The IT giants – Google and Tesla – have made deep inroads in artificial intelligence. Their efforts have made several futuristic concepts of real-world realities. Among these advancements is the self-driving car.
To classify self-driving cars, the Society of Automotive Engineers has proposed a six-level categorization scheme.
Zeroed Level: Driver Only
In this level, the human operator holds complete control of the car (manual transmission).
First Level: Assisted
Modern-cars are part of this level in which there are features like cruise-control and anti-lock brakes that minimizes the manual efforts.
Second Level: Partial Automation
In this level, the control of the car is relinquished to the system for a limited number of scenarios. However, the driver must keep track of the ride. This type of automation can be used on the highways where the car can self-drive while you can keep an eye on the road.
Third Level: Conditional Automation
This level does not necessitate that the driver must monitor the system 24/7. However, in case of a sudden need, it must immediately transfer the control to a human operator. Therefore, at this level, you don’t have to touch your steering wheel, but you must be close to it. So, you can quickly take control in case of an unexpected situation.
Fourth Level: High Automation
If your car can drive you to the parking lot all by itself, this means that you have reached the fourth level. In this level, it is not necessary to have a human operator to drive for any specific use case.
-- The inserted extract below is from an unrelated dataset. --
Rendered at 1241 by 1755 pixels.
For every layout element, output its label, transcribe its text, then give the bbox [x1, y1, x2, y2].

Fifth Level: Full Automation
This is the final level in which the system must be self-sufficient enough to tackle all types of situations, including emergencies. There is no requirement to have a human operator to control the car at any point, i.e. there is no option for you to take control of the vehicle.
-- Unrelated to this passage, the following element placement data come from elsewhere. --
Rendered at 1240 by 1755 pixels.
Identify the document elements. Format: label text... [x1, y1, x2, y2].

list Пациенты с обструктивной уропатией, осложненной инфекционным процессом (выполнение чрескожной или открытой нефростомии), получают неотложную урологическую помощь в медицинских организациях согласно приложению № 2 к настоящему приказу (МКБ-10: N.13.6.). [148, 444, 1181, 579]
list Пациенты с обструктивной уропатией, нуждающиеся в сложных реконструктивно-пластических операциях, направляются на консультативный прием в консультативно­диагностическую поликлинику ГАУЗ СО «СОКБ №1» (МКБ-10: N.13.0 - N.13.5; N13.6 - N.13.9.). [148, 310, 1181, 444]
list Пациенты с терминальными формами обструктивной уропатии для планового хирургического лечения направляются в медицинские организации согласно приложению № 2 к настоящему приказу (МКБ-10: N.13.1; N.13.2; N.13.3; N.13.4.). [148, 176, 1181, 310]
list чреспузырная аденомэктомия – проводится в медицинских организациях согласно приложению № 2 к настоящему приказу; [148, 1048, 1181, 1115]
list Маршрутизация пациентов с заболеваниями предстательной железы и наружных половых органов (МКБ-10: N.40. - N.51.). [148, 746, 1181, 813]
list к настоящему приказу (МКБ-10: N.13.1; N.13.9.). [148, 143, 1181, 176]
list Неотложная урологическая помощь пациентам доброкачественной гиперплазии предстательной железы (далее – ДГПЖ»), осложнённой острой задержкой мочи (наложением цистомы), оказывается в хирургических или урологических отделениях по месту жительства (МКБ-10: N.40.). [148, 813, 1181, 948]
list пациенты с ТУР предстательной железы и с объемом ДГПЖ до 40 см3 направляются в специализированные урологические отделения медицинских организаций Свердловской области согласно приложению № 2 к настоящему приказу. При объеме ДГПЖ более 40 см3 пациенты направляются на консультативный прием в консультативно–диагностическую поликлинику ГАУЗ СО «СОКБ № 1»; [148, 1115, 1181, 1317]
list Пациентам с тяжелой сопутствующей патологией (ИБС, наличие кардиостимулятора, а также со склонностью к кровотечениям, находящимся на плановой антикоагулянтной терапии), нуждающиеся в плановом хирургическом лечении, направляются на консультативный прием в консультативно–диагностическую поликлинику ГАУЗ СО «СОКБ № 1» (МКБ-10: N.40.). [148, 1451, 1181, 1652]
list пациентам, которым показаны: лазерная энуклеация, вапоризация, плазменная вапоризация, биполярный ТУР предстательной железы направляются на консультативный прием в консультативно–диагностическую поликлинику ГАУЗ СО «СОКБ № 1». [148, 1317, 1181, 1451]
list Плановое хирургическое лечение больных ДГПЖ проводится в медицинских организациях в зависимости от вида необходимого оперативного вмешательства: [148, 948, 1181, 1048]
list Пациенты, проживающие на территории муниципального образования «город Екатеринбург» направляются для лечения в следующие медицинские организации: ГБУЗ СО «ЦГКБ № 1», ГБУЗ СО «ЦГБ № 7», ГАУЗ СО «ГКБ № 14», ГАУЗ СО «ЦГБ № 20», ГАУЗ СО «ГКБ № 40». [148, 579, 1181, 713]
Technology for Self-Driving Cars
Sensors are an essential part of the equation. For example, Google is using LIDAR (Light Detection and Ranging) technology for its self-driving cars. LIDAR is a remote sensing procedure wherein a pulsed laser of light is used to determine distances that are near the car’s surrounding environment.
Additionally, a wide range of software techniques and algorithms are needed for self-driving cars. For example, convolutional neural networks of deep learning are required to detect obstacles, traffic lights, and scenes.